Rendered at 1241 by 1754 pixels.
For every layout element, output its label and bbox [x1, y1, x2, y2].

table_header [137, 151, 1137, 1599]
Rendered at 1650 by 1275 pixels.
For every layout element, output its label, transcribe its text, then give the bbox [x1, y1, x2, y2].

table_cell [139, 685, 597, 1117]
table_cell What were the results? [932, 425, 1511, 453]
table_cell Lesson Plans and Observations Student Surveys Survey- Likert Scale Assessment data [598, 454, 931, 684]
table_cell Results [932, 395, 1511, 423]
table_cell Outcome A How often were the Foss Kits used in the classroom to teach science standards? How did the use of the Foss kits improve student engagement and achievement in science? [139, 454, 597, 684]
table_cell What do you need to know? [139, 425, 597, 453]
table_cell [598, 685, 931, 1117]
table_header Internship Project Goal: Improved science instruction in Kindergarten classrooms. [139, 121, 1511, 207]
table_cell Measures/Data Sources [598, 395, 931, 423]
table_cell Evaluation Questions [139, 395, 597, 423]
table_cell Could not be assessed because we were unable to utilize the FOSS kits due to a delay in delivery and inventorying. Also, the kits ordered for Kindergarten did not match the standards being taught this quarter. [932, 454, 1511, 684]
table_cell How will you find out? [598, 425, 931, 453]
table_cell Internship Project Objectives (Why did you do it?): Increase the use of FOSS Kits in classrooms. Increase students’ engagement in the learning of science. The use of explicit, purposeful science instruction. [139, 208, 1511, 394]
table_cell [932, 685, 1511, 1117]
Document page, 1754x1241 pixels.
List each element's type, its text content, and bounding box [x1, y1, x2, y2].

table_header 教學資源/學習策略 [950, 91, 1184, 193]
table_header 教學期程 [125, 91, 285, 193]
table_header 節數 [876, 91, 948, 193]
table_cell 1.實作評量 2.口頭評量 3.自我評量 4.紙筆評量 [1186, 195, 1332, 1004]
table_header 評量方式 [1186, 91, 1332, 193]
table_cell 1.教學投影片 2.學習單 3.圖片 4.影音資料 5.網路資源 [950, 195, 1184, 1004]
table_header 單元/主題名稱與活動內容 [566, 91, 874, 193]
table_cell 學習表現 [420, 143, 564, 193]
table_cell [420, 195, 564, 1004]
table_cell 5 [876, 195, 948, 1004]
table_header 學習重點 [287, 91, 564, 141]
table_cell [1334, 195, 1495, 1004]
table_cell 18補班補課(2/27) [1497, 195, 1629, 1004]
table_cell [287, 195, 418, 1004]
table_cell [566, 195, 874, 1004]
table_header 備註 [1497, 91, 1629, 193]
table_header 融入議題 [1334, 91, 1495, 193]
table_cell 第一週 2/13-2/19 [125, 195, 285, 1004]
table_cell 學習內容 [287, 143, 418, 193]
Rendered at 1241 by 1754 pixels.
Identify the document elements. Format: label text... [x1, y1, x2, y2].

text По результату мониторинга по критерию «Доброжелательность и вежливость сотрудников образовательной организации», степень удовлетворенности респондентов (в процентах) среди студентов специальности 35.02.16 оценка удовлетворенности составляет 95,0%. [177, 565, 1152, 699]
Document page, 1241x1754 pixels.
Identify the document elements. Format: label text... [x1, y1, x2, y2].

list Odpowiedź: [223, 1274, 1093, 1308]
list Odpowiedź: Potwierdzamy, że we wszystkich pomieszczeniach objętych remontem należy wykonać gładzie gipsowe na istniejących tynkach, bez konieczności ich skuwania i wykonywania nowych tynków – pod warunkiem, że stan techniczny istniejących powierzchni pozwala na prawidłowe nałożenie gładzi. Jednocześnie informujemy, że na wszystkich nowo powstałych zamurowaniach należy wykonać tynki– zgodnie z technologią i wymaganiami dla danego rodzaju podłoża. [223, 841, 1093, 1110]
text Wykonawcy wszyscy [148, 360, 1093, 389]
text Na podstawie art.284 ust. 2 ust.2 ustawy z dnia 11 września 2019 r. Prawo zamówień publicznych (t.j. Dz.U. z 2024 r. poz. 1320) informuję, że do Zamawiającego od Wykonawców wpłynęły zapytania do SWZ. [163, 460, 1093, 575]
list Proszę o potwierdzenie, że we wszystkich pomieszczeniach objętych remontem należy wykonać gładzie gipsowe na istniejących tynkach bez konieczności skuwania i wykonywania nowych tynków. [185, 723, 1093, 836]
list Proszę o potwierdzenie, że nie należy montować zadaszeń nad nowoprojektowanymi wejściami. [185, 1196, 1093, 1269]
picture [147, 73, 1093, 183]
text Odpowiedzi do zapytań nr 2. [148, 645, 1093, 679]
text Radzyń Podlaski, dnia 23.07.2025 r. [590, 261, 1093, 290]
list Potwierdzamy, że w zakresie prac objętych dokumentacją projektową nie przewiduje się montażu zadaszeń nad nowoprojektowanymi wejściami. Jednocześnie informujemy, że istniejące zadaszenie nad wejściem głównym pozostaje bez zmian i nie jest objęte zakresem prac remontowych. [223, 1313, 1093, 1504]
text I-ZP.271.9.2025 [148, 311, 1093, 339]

::::::::::

TO DO: Restate the material above word for word, leaving nothing out.

PROBLEM SOLUTION:
Rendered at 1241 by 1754 pixels.
For every layout element, output its label and bbox [x1, y1, x2, y2].

table_header [137, 151, 1137, 1599]
Rendered at 1650 by 1275 pixels.
For every layout element, output its label, transcribe its text, then give the bbox [x1, y1, x2, y2].

table_cell [139, 685, 597, 1117]
table_cell What were the results? [932, 425, 1511, 453]
table_cell Lesson Plans and Observations Student Surveys Survey- Likert Scale Assessment data [598, 454, 931, 684]
table_cell Results [932, 395, 1511, 423]
table_cell Outcome A How often were the Foss Kits used in the classroom to teach science standards? How did the use of the Foss kits improve student engagement and achievement in science? [139, 454, 597, 684]
table_cell What do you need to know? [139, 425, 597, 453]
table_cell [598, 685, 931, 1117]
table_header Internship Project Goal: Improved science instruction in Kindergarten classrooms. [139, 121, 1511, 207]
table_cell Measures/Data Sources [598, 395, 931, 423]
table_cell Evaluation Questions [139, 395, 597, 423]
table_cell Could not be assessed because we were unable to utilize the FOSS kits due to a delay in delivery and inventorying. Also, the kits ordered for Kindergarten did not match the standards being taught this quarter. [932, 454, 1511, 684]
table_cell How will you find out? [598, 425, 931, 453]
table_cell Internship Project Objectives (Why did you do it?): Increase the use of FOSS Kits in classrooms. Increase students’ engagement in the learning of science. The use of explicit, purposeful science instruction. [139, 208, 1511, 394]
table_cell [932, 685, 1511, 1117]
Document page, 1754x1241 pixels.
List each element's type, its text content, and bounding box [x1, y1, x2, y2].

table_header 教學資源/學習策略 [950, 91, 1184, 193]
table_header 教學期程 [125, 91, 285, 193]
table_header 節數 [876, 91, 948, 193]
table_cell 1.實作評量 2.口頭評量 3.自我評量 4.紙筆評量 [1186, 195, 1332, 1004]
table_header 評量方式 [1186, 91, 1332, 193]
table_cell 1.教學投影片 2.學習單 3.圖片 4.影音資料 5.網路資源 [950, 195, 1184, 1004]
table_header 單元/主題名稱與活動內容 [566, 91, 874, 193]
table_cell 學習表現 [420, 143, 564, 193]
table_cell [420, 195, 564, 1004]
table_cell 5 [876, 195, 948, 1004]
table_header 學習重點 [287, 91, 564, 141]
table_cell [1334, 195, 1495, 1004]
table_cell 18補班補課(2/27) [1497, 195, 1629, 1004]
table_cell [287, 195, 418, 1004]
table_cell [566, 195, 874, 1004]
table_header 備註 [1497, 91, 1629, 193]
table_header 融入議題 [1334, 91, 1495, 193]
table_cell 第一週 2/13-2/19 [125, 195, 285, 1004]
table_cell 學習內容 [287, 143, 418, 193]
Rendered at 1241 by 1754 pixels.
Identify the document elements. Format: label text... [x1, y1, x2, y2].

text По результату мониторинга по критерию «Доброжелательность и вежливость сотрудников образовательной организации», степень удовлетворенности респондентов (в процентах) среди студентов специальности 35.02.16 оценка удовлетворенности составляет 95,0%. [177, 565, 1152, 699]
Document page, 1241x1754 pixels.
Identify the document elements. Format: label text... [x1, y1, x2, y2].

list Odpowiedź: [223, 1274, 1093, 1308]
list Odpowiedź: Potwierdzamy, że we wszystkich pomieszczeniach objętych remontem należy wykonać gładzie gipsowe na istniejących tynkach, bez konieczności ich skuwania i wykonywania nowych tynków – pod warunkiem, że stan techniczny istniejących powierzchni pozwala na prawidłowe nałożenie gładzi. Jednocześnie informujemy, że na wszystkich nowo powstałych zamurowaniach należy wykonać tynki– zgodnie z technologią i wymaganiami dla danego rodzaju podłoża. [223, 841, 1093, 1110]
text Wykonawcy wszyscy [148, 360, 1093, 389]
text Na podstawie art.284 ust. 2 ust.2 ustawy z dnia 11 września 2019 r. Prawo zamówień publicznych (t.j. Dz.U. z 2024 r. poz. 1320) informuję, że do Zamawiającego od Wykonawców wpłynęły zapytania do SWZ. [163, 460, 1093, 575]
list Proszę o potwierdzenie, że we wszystkich pomieszczeniach objętych remontem należy wykonać gładzie gipsowe na istniejących tynkach bez konieczności skuwania i wykonywania nowych tynków. [185, 723, 1093, 836]
list Proszę o potwierdzenie, że nie należy montować zadaszeń nad nowoprojektowanymi wejściami. [185, 1196, 1093, 1269]
picture [147, 73, 1093, 183]
text Odpowiedzi do zapytań nr 2. [148, 645, 1093, 679]
text Radzyń Podlaski, dnia 23.07.2025 r. [590, 261, 1093, 290]
list Potwierdzamy, że w zakresie prac objętych dokumentacją projektową nie przewiduje się montażu zadaszeń nad nowoprojektowanymi wejściami. Jednocześnie informujemy, że istniejące zadaszenie nad wejściem głównym pozostaje bez zmian i nie jest objęte zakresem prac remontowych. [223, 1313, 1093, 1504]
text I-ZP.271.9.2025 [148, 311, 1093, 339]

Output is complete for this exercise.